On a page on its website answering the question “Is the atmosphere warming abnormally?” the think-tank’s director of natural resource studies, Kenneth Green, gives this response: “Given that we have so little hard data about past climate conditions, the most intellectually honest answer to this question is maybe and even that answer is meaningless.”
“Given that fluctuating and spotty temperature record, one can create the impression that the temperature is rising, falling, or staying the same simply by changing the start and end points of the period being examined,” Green continues.
Instead, there “lies a climate cooling potential that could cancel out the theoreticized warming potential of the greenhouse gases altogether.”
The institute is funded in part by the oil-sector billionaire Koch brothers, who are perhaps best known for their spending millions on efforts to discredit climate scientists.
Mihlar himself co-authored a paper that recommended the government eliminate the province’s “cumbersome and time-consuming” environmental assessment act because it “deprives the provincial economy of higher levels of economic activity.”

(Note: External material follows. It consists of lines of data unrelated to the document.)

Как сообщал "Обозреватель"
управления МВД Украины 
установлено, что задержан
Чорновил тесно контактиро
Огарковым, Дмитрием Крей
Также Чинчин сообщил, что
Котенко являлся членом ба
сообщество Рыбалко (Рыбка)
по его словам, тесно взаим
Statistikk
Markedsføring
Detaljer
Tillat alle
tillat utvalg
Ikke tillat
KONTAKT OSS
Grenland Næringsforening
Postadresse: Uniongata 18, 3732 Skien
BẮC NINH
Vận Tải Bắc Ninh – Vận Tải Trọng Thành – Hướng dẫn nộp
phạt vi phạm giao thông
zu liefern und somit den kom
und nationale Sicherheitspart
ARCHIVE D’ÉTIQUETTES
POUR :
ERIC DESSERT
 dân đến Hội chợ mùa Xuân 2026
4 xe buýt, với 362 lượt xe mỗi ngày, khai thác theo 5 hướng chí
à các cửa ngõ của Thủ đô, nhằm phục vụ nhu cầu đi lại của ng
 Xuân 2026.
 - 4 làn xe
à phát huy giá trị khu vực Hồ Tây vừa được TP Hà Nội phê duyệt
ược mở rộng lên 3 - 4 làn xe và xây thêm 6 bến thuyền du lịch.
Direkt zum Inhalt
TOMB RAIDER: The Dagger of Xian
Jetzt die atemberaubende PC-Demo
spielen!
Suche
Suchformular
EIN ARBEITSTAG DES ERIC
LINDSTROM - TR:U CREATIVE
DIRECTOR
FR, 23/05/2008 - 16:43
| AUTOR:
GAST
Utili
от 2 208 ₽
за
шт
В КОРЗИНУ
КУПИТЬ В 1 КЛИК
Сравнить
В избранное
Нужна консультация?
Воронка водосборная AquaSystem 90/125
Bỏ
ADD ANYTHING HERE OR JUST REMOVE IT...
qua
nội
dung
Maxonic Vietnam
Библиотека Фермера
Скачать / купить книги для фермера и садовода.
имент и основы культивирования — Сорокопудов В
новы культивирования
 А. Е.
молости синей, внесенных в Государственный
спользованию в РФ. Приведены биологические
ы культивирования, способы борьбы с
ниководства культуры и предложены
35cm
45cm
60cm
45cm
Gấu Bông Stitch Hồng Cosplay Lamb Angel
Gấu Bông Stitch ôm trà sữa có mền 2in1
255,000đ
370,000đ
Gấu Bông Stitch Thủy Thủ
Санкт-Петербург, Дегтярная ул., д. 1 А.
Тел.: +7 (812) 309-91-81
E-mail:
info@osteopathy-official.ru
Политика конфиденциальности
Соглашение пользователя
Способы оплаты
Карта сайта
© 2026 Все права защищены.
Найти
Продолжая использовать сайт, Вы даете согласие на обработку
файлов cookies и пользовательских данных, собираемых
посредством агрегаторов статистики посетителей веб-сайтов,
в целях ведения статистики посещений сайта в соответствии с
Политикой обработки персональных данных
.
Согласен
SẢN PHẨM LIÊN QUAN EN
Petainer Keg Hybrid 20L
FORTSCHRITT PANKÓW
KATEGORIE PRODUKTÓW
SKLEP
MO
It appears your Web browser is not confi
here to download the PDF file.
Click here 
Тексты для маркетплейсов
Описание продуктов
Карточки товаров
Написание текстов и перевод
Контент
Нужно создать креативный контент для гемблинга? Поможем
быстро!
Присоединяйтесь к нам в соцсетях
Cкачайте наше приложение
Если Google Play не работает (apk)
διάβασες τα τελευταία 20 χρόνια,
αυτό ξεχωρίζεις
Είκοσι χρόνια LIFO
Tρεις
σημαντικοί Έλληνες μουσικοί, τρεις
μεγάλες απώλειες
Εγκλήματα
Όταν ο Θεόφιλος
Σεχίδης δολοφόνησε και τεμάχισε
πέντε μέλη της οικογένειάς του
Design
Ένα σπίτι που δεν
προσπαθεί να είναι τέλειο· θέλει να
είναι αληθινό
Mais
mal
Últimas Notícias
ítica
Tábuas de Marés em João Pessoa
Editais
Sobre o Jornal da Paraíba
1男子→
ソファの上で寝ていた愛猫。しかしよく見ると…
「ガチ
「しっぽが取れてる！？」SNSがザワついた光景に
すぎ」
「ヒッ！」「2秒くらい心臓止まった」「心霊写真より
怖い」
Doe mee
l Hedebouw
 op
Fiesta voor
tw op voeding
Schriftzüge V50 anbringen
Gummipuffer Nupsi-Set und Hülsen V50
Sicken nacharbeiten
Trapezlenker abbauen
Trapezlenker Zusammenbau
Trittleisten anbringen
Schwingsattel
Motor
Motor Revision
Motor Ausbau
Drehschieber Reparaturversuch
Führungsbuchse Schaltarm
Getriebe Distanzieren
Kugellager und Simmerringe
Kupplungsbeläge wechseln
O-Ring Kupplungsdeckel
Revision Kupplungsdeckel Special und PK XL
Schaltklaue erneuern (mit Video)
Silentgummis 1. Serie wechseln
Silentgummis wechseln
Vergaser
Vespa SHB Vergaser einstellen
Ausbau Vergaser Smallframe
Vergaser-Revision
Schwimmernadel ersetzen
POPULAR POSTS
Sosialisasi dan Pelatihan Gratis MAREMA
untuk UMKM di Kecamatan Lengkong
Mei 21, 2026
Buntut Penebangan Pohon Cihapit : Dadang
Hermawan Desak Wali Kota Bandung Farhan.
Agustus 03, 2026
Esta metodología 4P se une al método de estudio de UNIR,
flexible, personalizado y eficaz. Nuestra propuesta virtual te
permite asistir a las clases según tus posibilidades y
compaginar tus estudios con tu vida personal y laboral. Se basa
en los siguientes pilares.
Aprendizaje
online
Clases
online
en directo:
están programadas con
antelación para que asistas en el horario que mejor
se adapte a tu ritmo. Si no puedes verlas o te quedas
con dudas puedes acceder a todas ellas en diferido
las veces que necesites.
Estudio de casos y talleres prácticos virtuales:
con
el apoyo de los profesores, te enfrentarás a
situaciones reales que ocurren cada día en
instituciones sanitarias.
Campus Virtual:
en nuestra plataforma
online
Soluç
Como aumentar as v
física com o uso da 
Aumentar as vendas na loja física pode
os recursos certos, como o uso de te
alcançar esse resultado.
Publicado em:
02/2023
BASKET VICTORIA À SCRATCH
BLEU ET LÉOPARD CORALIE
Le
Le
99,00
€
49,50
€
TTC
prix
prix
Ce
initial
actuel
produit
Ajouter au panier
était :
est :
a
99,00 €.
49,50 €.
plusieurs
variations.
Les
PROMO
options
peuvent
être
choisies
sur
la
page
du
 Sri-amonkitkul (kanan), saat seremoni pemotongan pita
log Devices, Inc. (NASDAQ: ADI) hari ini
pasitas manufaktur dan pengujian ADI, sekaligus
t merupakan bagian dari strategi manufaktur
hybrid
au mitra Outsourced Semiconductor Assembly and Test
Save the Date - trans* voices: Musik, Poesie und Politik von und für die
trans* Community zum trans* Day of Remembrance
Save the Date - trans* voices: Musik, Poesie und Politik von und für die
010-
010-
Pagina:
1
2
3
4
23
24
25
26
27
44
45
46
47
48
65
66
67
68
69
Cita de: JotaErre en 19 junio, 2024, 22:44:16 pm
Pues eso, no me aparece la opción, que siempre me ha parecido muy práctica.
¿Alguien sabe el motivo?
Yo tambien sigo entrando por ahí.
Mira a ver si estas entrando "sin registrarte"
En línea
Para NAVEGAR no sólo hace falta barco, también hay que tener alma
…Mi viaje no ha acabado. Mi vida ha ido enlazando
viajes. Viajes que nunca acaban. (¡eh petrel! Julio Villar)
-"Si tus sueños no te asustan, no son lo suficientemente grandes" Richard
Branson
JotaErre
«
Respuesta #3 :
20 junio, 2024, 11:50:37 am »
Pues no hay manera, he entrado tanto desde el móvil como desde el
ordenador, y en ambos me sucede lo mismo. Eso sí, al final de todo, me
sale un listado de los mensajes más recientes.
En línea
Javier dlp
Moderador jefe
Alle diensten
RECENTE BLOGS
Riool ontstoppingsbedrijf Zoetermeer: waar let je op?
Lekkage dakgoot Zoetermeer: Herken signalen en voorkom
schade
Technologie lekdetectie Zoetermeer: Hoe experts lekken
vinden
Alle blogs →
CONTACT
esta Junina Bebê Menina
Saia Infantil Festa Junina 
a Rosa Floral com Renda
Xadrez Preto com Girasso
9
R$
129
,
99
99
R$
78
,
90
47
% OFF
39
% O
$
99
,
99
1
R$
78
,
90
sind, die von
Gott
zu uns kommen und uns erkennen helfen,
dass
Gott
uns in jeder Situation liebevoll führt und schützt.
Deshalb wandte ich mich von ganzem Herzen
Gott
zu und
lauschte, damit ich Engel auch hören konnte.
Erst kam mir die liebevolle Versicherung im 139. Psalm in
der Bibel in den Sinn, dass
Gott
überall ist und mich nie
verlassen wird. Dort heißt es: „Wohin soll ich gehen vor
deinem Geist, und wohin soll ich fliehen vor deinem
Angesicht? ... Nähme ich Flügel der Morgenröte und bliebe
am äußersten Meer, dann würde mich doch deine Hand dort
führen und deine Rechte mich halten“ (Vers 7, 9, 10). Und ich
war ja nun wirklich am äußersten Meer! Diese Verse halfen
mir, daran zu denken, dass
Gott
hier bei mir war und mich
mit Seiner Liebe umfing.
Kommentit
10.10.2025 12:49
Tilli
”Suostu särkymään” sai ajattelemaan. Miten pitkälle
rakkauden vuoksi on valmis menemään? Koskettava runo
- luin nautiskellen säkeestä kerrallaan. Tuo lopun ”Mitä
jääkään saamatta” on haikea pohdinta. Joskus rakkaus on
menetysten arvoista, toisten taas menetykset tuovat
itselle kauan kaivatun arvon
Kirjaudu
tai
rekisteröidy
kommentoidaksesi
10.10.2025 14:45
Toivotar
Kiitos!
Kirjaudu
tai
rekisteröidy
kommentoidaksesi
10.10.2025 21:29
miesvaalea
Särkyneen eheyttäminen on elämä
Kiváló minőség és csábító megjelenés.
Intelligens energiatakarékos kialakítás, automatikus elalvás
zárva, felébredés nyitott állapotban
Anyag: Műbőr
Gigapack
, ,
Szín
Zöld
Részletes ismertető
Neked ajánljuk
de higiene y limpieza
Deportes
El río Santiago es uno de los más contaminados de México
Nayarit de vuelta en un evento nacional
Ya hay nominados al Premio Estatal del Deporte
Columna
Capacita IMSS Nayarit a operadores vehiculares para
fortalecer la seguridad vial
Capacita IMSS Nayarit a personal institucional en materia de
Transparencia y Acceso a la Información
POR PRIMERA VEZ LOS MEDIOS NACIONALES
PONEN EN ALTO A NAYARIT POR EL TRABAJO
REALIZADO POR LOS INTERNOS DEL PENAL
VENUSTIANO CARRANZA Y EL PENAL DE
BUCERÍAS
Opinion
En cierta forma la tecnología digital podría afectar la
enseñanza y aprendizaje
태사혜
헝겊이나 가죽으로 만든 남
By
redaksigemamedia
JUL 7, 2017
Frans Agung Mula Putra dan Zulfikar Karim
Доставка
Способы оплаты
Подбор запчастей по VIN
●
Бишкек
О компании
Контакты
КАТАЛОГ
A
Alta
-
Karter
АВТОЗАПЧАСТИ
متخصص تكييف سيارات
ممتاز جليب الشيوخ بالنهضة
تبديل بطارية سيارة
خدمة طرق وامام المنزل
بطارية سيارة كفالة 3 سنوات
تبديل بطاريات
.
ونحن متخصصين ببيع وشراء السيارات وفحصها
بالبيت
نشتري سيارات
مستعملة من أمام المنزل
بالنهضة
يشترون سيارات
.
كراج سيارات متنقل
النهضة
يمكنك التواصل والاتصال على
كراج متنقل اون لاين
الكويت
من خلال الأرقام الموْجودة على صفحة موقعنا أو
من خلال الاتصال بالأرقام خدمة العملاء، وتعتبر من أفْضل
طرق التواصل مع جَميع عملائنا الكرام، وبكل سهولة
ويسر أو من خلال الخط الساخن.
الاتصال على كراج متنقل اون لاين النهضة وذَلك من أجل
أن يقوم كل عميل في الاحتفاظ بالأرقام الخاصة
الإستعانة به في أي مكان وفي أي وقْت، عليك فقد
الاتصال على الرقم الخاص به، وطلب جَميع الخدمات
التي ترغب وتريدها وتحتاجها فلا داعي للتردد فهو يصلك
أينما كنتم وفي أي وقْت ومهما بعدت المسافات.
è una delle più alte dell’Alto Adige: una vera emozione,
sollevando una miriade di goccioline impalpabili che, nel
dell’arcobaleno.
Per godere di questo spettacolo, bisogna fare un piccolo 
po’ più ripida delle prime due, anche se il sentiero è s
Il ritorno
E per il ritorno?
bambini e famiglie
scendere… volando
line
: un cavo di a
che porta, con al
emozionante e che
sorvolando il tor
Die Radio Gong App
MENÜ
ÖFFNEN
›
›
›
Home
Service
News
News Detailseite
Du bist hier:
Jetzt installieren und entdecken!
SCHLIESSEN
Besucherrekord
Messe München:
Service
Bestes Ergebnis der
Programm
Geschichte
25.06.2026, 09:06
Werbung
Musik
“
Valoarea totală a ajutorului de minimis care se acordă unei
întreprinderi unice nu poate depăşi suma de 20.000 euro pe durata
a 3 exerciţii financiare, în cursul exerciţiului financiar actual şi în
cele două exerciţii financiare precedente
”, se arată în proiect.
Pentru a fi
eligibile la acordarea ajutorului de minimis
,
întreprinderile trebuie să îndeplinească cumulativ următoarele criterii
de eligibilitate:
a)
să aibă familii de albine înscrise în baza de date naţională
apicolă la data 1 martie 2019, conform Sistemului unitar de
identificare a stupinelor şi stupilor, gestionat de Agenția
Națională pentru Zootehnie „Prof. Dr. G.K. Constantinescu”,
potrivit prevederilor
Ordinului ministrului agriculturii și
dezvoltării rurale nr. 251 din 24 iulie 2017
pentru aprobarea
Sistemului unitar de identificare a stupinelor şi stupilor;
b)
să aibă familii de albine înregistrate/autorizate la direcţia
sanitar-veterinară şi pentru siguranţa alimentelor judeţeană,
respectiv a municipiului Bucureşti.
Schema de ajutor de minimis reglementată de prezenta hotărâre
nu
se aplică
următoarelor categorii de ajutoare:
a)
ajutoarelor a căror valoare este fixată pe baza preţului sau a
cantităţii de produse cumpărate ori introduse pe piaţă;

The move comes as submissions from the public on the province’s Climate Leadership Plan close this Friday (25 March). Citizens have the opportunity to offer feedback via the web on the recommendations that were first unveiled last October by an advisory group of prominent climate science, energy policy and industry figures. Earlier this month, PICS hosted an expert panel discussion in Vancouver to familiarise the public with the options that are on the table. A video recording of the event is available on Simon Fraser University’s website.
Alberta’s oil sands workers bid to create clean energy jobs
A coalition of Alberta oil sands workers is reaching out to government and corporate representatives to help unemployed colleagues transition to the alternative energy sector.
The new group, which calls itself Iron and Earth, hopes to provide the conditions for thousands of pipe fitters, ironworkers, scaffolders, boilermakers and other labourers who depend on the Canadian oil and gas sector to move to more reliable work in Canada’s developing green energy sector, following the global downturn in oil prices.
On Monday, organizers formally launched an initiative asking the Alberta government to invest in their “Solar Skills” project. Their goal is to get the government to commit to retraining 1,000 oil and gas specialists for work in the solar sector.
"We're a group of oil sands workers who see incredible opportunity to transition our skills to the renewable energy industry," founder Lliam Hildebrand told reporters at the launch of the pressure group.
In addition to the demand for retraining, Hildebrand is looking for the province and corporate sponsors to commit to putting 100 solar installations on public buildings, starting in the fall.
“We have the skills to build the renewable energy infrastructure required for Canada to meet their climate target," he said. “That will open up a huge amount of opportunity for us if we can start diversifying our energy grid and it would ensure that we are less vulnerable to price fluctuations."
The Canadian oil sands shed more than 100,000 jobs as a result of policy uncertainties and the drop in crude oil prices last year, according to the Canadian Association of Petroleum Producers. Organizers behind Iron and Earth believe their program will provide job security to a vulnerable workforce, while helping Alberta achieve its goal of 30 per cent renewable energy by 2030.
Alberta’s environment minister, Shannon Phillips has tasked her officials to meet with the group to discuss options.